Data items
>>>>

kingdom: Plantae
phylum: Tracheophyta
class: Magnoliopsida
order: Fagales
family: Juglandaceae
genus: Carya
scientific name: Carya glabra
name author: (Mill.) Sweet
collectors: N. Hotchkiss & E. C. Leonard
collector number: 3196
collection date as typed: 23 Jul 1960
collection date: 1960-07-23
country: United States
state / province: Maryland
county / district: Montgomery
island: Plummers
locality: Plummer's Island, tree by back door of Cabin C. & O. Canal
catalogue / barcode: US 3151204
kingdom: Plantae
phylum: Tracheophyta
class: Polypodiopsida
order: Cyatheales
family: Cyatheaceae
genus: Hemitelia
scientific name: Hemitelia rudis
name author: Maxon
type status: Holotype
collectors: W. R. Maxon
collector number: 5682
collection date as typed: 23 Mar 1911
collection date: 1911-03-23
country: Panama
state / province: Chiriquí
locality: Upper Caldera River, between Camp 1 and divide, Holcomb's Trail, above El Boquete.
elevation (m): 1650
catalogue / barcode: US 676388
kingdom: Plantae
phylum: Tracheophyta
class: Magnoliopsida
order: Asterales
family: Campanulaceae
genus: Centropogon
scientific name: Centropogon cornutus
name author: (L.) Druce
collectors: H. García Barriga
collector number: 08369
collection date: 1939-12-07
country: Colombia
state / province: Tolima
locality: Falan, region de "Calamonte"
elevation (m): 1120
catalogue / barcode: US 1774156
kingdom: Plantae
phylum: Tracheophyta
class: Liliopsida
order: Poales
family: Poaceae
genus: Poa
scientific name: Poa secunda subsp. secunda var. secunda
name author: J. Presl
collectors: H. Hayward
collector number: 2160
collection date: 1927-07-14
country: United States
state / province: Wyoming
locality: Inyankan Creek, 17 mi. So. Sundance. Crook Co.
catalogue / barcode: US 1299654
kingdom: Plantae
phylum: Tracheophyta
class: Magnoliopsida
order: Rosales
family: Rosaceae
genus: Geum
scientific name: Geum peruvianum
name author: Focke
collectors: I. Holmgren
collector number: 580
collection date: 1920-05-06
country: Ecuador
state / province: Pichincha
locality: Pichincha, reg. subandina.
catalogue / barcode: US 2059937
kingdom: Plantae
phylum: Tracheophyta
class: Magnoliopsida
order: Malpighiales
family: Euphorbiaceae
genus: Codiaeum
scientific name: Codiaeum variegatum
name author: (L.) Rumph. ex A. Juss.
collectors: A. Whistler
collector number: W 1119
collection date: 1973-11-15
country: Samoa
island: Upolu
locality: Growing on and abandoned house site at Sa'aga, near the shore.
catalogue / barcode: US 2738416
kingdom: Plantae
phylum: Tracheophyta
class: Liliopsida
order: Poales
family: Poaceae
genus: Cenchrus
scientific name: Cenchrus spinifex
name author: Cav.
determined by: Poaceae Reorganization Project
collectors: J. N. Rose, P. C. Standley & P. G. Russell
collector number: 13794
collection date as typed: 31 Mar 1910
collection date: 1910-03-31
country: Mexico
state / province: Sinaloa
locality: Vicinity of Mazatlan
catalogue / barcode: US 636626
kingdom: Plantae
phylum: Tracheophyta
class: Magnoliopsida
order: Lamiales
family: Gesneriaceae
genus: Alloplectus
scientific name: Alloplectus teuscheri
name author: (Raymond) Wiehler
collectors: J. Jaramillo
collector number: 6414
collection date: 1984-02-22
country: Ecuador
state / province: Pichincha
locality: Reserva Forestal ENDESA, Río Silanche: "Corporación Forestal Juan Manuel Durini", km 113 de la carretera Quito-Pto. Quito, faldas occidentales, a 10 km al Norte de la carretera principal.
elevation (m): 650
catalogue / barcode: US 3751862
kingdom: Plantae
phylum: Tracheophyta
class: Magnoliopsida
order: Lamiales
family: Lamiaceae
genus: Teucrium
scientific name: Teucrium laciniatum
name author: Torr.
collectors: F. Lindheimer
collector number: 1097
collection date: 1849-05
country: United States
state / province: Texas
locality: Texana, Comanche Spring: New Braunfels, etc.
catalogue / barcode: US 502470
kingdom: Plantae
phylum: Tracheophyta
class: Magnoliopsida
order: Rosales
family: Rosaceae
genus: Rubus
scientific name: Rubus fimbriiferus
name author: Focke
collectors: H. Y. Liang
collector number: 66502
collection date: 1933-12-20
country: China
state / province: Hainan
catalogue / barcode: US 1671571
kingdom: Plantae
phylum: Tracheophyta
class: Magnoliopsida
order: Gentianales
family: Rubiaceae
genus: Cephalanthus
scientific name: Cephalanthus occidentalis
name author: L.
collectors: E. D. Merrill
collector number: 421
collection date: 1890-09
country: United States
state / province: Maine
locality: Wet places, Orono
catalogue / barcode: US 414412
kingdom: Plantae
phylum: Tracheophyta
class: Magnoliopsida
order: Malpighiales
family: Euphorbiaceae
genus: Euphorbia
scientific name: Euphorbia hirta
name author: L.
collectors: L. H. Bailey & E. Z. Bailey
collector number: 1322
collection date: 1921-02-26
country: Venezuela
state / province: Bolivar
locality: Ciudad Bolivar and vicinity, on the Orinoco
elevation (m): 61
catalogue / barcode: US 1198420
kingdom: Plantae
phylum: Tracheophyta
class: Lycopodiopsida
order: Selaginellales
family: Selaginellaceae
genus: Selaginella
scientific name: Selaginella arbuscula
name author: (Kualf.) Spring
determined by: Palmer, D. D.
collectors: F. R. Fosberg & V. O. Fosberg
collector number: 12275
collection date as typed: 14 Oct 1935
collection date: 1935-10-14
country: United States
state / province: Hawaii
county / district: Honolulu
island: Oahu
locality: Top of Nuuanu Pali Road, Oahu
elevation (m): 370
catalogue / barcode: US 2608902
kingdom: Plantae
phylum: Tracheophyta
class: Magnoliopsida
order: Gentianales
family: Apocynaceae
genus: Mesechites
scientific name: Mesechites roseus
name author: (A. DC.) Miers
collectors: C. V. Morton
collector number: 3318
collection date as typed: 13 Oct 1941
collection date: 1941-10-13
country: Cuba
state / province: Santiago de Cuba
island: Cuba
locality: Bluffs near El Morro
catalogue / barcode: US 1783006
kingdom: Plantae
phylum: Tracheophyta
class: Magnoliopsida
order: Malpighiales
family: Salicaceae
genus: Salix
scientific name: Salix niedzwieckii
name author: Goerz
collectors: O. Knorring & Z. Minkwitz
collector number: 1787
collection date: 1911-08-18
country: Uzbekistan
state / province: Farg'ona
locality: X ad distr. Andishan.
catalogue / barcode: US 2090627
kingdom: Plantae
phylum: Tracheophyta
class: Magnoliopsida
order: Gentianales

<<<<

Instructions to follow
Edit the lines above so that every "collectors" becomes "collected by", and leave everything else as it is.

Worked answer
kingdom: Plantae
phylum: Tracheophyta
class: Magnoliopsida
order: Fagales
family: Juglandaceae
genus: Carya
scientific name: Carya glabra
name author: (Mill.) Sweet
collected by: N. Hotchkiss & E. C. Leonard
collector number: 3196
collection date as typed: 23 Jul 1960
collection date: 1960-07-23
country: United States
state / province: Maryland
county / district: Montgomery
island: Plummers
locality: Plummer's Island, tree by back door of Cabin C. & O. Canal
catalogue / barcode: US 3151204
kingdom: Plantae
phylum: Tracheophyta
class: Polypodiopsida
order: Cyatheales
family: Cyatheaceae
genus: Hemitelia
scientific name: Hemitelia rudis
name author: Maxon
type status: Holotype
collected by: W. R. Maxon
collector number: 5682
collection date as typed: 23 Mar 1911
collection date: 1911-03-23
country: Panama
state / province: Chiriquí
locality: Upper Caldera River, between Camp 1 and divide, Holcomb's Trail, above El Boquete.
elevation (m): 1650
catalogue / barcode: US 676388
kingdom: Plantae
phylum: Tracheophyta
class: Magnoliopsida
order: Asterales
family: Campanulaceae
genus: Centropogon
scientific name: Centropogon cornutus
name author: (L.) Druce
collected by: H. García Barriga
collector number: 08369
collection date: 1939-12-07
country: Colombia
state / province: Tolima
locality: Falan, region de "Calamonte"
elevation (m): 1120
catalogue / barcode: US 1774156
kingdom: Plantae
phylum: Tracheophyta
class: Liliopsida
order: Poales
family: Poaceae
genus: Poa
scientific name: Poa secunda subsp. secunda var. secunda
name author: J. Presl
collected by: H. Hayward
collector number: 2160
collection date: 1927-07-14
country: United States
state / province: Wyoming
locality: Inyankan Creek, 17 mi. So. Sundance. Crook Co.
catalogue / barcode: US 1299654
kingdom: Plantae
phylum: Tracheophyta
class: Magnoliopsida
order: Rosales
family: Rosaceae
genus: Geum
scientific name: Geum peruvianum
name author: Focke
collected by: I. Holmgren
collector number: 580
collection date: 1920-05-06
country: Ecuador
state / province: Pichincha
locality: Pichincha, reg. subandina.
catalogue / barcode: US 2059937
kingdom: Plantae
phylum: Tracheophyta
class: Magnoliopsida
order: Malpighiales
family: Euphorbiaceae
genus: Codiaeum
scientific name: Codiaeum variegatum
name author: (L.) Rumph. ex A. Juss.
collected by: A. Whistler
collector number: W 1119
collection date: 1973-11-15
country: Samoa
island: Upolu
locality: Growing on and abandoned house site at Sa'aga, near the shore.
catalogue / barcode: US 2738416
kingdom: Plantae
phylum: Tracheophyta
class: Liliopsida
order: Poales
family: Poaceae
genus: Cenchrus
scientific name: Cenchrus spinifex
name author: Cav.
determined by: Poaceae Reorganization Project
collected by: J. N. Rose, P. C. Standley & P. G. Russell
collector number: 13794
collection date as typed: 31 Mar 1910
collection date: 1910-03-31
country: Mexico
state / province: Sinaloa
locality: Vicinity of Mazatlan
catalogue / barcode: US 636626
kingdom: Plantae
phylum: Tracheophyta
class: Magnoliopsida
order: Lamiales
family: Gesneriaceae
genus: Alloplectus
scientific name: Alloplectus teuscheri
name author: (Raymond) Wiehler
collected by: J. Jaramillo
collector number: 6414
collection date: 1984-02-22
country: Ecuador
state / province: Pichincha
locality: Reserva Forestal ENDESA, Río Silanche: "Corporación Forestal Juan Manuel Durini", km 113 de la carretera Quito-Pto. Quito, faldas occidentales, a 10 km al Norte de la carretera principal.
elevation (m): 650
catalogue / barcode: US 3751862
kingdom: Plantae
phylum: Tracheophyta
class: Magnoliopsida
order: Lamiales
family: Lamiaceae
genus: Teucrium
scientific name: Teucrium laciniatum
name author: Torr.
collected by: F. Lindheimer
collector number: 1097
collection date: 1849-05
country: United States
state / province: Texas
locality: Texana, Comanche Spring: New Braunfels, etc.
catalogue / barcode: US 502470
kingdom: Plantae
phylum: Tracheophyta
class: Magnoliopsida
order: Rosales
family: Rosaceae
genus: Rubus
scientific name: Rubus fimbriiferus
name author: Focke
collected by: H. Y. Liang
collector number: 66502
collection date: 1933-12-20
country: China
state / province: Hainan
catalogue / barcode: US 1671571
kingdom: Plantae
phylum: Tracheophyta
class: Magnoliopsida
order: Gentianales
family: Rubiaceae
genus: Cephalanthus
scientific name: Cephalanthus occidentalis
name author: L.
collected by: E. D. Merrill
collector number: 421
collection date: 1890-09
country: United States
state / province: Maine
locality: Wet places, Orono
catalogue / barcode: US 414412
kingdom: Plantae
phylum: Tracheophyta
class: Magnoliopsida
order: Malpighiales
family: Euphorbiaceae
genus: Euphorbia
scientific name: Euphorbia hirta
name author: L.
collected by: L. H. Bailey & E. Z. Bailey
collector number: 1322
collection date: 1921-02-26
country: Venezuela
state / province: Bolivar
locality: Ciudad Bolivar and vicinity, on the Orinoco
elevation (m): 61
catalogue / barcode: US 1198420
kingdom: Plantae
phylum: Tracheophyta
class: Lycopodiopsida
order: Selaginellales
family: Selaginellaceae
genus: Selaginella
scientific name: Selaginella arbuscula
name author: (Kualf.) Spring
determined by: Palmer, D. D.
collected by: F. R. Fosberg & V. O. Fosberg
collector number: 12275
collection date as typed: 14 Oct 1935
collection date: 1935-10-14
country: United States
state / province: Hawaii
county / district: Honolulu
island: Oahu
locality: Top of Nuuanu Pali Road, Oahu
elevation (m): 370
catalogue / barcode: US 2608902
kingdom: Plantae
phylum: Tracheophyta
class: Magnoliopsida
order: Gentianales
family: Apocynaceae
genus: Mesechites
scientific name: Mesechites roseus
name author: (A. DC.) Miers
collected by: C. V. Morton
collector number: 3318
collection date as typed: 13 Oct 1941
collection date: 1941-10-13
country: Cuba
state / province: Santiago de Cuba
island: Cuba
locality: Bluffs near El Morro
catalogue / barcode: US 1783006
kingdom: Plantae
phylum: Tracheophyta
class: Magnoliopsida
order: Malpighiales
family: Salicaceae
genus: Salix
scientific name: Salix niedzwieckii
name author: Goerz
collected by: O. Knorring & Z. Minkwitz
collector number: 1787
collection date: 1911-08-18
country: Uzbekistan
state / province: Farg'ona
locality: X ad distr. Andishan.
catalogue / barcode: US 2090627
kingdom: Plantae
phylum: Tracheophyta
class: Magnoliopsida
order: Gentianales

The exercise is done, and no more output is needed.